Selected extract —

+--

The Anatomy Act 1832 (2 & 3 Will. IV c.75) was a United Kingdom Act of Parliament that gave freer license to doctors, teachers of anatomy, and bona fide medical students to dissect donated bodies. It was promulgated in reaction to public fear and revulsion of the illegal trade in corpses.

Background
Before 1832, the Murder Act 1752 stipulated that only the corpses of executed murderers could be used for dissection. By the early nineteenth century, the rise of medical science, occurring at the same time as a reduction in the number of executions, had caused demand to outstrip supply.

As early as about 1810 an anatomical society was formed, to impress on the government the necessity for an alteration in the law. Among the members were John Abernethy, Charles Bell, Everard Home, Benjamin Brodie, Astley Cooper and Henry Cline. The efforts of this body gave rise to an 1828 select committee to report on the question. Details of the evidence are recorded in the minutes of this body.

The report of this committee led to the Bill, but public revulsion and fear at the recent West Port murders sensitised opinion in favour of a change in the law. In 1831, public outcry at the activities of the London Burkers caused further pressure for a Bill.

Passage of the Bill
Public sentiment notwithstanding, there was substantial opposition to the Bill.

+--

Can you write out the whole passage on the Anatomy Act 1832 word for word?

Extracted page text

+--

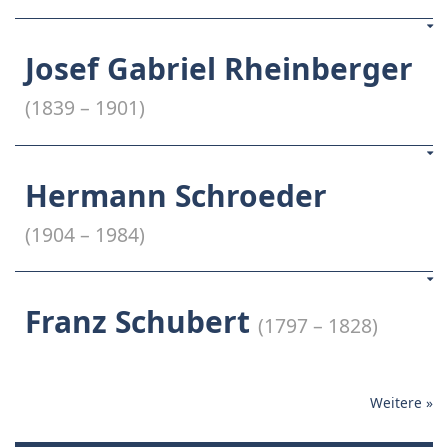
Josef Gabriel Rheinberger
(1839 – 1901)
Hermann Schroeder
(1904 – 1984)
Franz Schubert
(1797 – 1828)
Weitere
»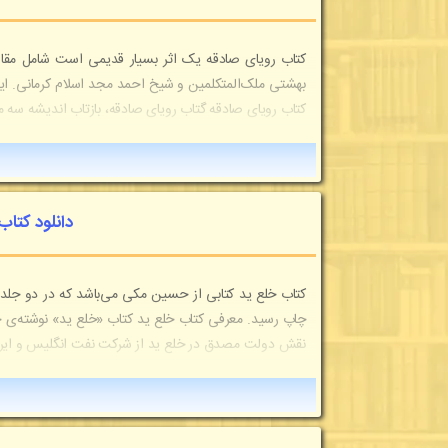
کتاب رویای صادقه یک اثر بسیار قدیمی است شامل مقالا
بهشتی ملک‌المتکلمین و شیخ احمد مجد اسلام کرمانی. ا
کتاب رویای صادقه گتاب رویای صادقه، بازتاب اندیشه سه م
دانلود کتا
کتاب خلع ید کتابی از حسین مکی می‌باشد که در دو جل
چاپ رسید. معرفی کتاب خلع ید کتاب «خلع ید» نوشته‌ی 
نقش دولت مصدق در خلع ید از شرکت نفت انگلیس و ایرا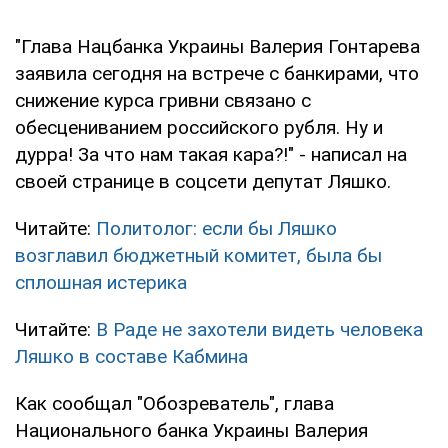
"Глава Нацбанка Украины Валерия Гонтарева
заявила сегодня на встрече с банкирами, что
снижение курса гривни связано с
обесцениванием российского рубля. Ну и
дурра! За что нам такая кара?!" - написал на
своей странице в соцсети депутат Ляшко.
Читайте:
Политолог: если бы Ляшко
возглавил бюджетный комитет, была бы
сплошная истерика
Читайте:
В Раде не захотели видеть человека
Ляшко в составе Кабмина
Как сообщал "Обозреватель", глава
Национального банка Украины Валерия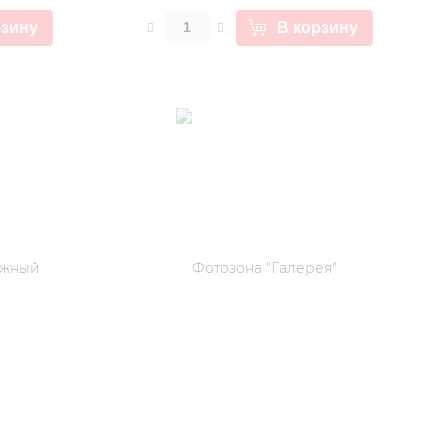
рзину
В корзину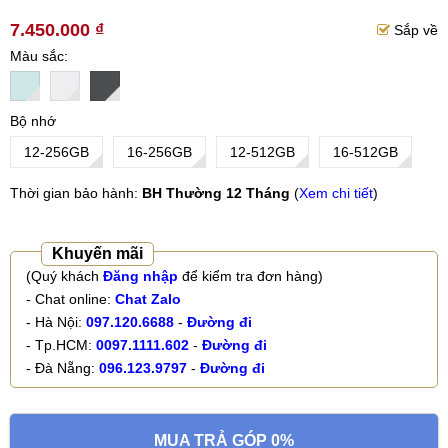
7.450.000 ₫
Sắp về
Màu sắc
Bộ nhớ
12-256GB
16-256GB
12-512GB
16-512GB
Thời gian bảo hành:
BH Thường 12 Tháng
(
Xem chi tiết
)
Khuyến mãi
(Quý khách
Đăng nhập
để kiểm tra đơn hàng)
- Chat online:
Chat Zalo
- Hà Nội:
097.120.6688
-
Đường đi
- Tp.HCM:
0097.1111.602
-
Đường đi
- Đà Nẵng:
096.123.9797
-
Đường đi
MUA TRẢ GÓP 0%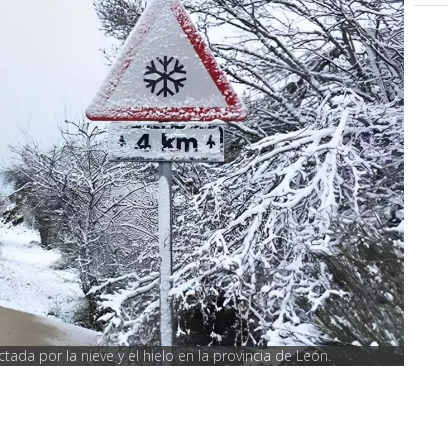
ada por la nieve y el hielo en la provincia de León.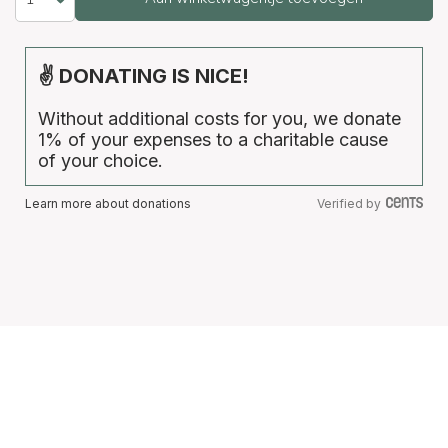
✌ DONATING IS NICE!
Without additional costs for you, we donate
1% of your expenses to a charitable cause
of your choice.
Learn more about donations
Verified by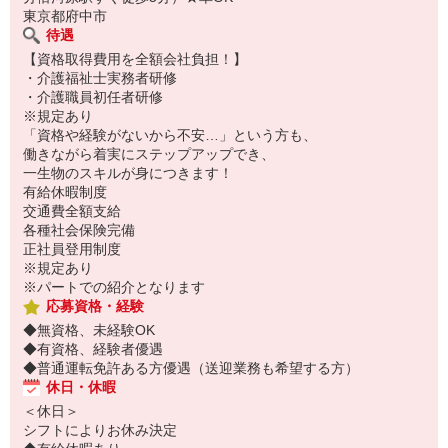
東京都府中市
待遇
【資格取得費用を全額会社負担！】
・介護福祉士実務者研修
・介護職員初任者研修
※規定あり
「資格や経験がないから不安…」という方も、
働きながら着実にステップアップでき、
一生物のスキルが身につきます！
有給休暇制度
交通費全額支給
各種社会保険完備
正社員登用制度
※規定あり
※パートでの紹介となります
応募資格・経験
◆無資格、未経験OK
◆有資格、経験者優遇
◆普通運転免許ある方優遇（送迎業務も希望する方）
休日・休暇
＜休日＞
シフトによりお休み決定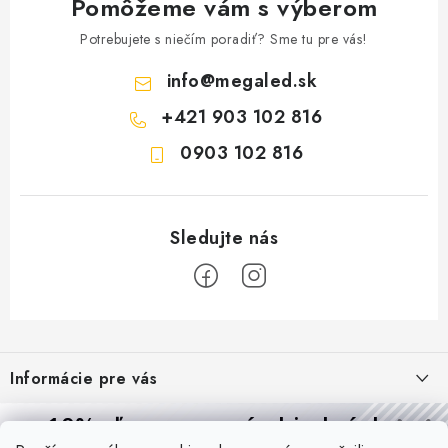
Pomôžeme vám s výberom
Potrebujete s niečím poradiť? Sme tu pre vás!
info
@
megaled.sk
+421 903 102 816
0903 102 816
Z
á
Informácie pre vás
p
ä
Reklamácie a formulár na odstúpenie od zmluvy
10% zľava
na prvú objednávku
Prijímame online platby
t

+--

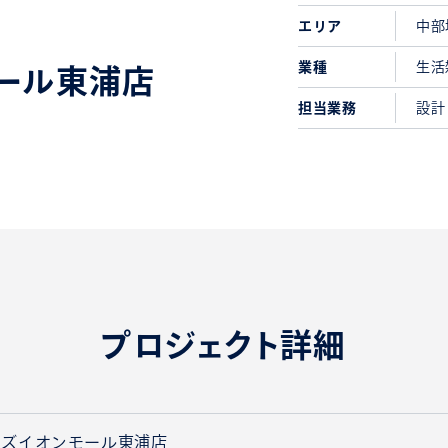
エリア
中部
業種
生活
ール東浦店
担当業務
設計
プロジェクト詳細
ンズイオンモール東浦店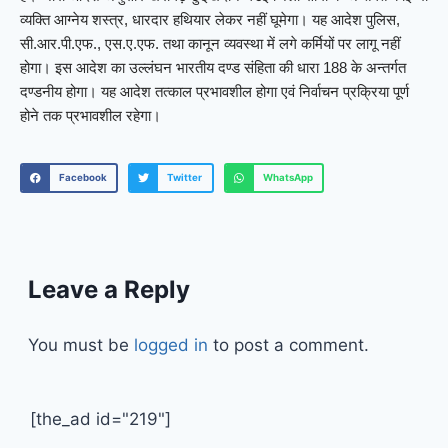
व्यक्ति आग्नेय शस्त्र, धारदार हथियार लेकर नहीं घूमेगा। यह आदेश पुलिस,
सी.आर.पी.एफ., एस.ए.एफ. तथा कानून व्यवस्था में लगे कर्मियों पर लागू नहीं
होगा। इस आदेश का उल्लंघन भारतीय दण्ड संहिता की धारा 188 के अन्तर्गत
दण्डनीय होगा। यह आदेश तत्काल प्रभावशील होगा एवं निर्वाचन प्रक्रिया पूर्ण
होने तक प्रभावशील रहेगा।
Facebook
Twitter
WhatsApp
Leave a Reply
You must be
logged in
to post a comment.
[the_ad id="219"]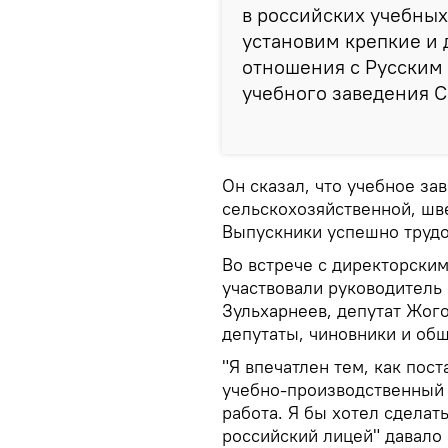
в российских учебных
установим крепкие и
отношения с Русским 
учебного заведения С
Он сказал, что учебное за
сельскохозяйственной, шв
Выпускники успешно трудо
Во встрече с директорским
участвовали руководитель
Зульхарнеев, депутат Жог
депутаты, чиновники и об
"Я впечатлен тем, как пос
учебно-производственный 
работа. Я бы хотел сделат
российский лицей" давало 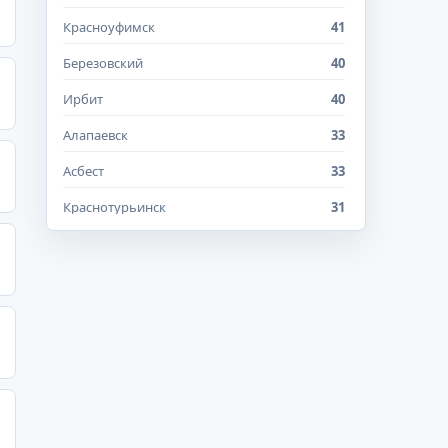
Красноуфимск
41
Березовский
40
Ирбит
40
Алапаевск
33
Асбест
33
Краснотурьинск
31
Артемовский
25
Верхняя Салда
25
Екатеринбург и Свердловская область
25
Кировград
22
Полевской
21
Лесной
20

+--

Answer space —
The Anatomy Act 1832 (2 & 3 Will. IV c.75) was a United Kingdom Act of Parliament that gave freer license to doctors, teachers of anatomy, and bona fide medical students to dissect donated bodies. It was promulgated in reaction to public fear and revulsion of the illegal trade in corpses.

Background
Before 1832, the Murder Act 1752 stipulated that only the corpses of executed murderers could be used for dissection. By the early nineteenth century, the rise of medical science, occurring at the same time as a reduction in the number of executions, had caused demand to outstrip supply.

As early as about 1810 an anatomical society was formed, to impress on the government the necessity for an alteration in the law. Among the members were John Abernethy, Charles Bell, Everard Home, Benjamin Brodie, Astley Cooper and Henry Cline. The efforts of this body gave rise to an 1828 select committee to report on the question. Details of the evidence are recorded in the minutes of this body.

The report of this committee led to the Bill, but public revulsion and fear at the recent West Port murders sensitised opinion in favour of a change in the law. In 1831, public outcry at the activities of the London Burkers caused further pressure for a Bill.

Passage of the Bill
Public sentiment notwithstanding, there was substantial opposition to the Bill.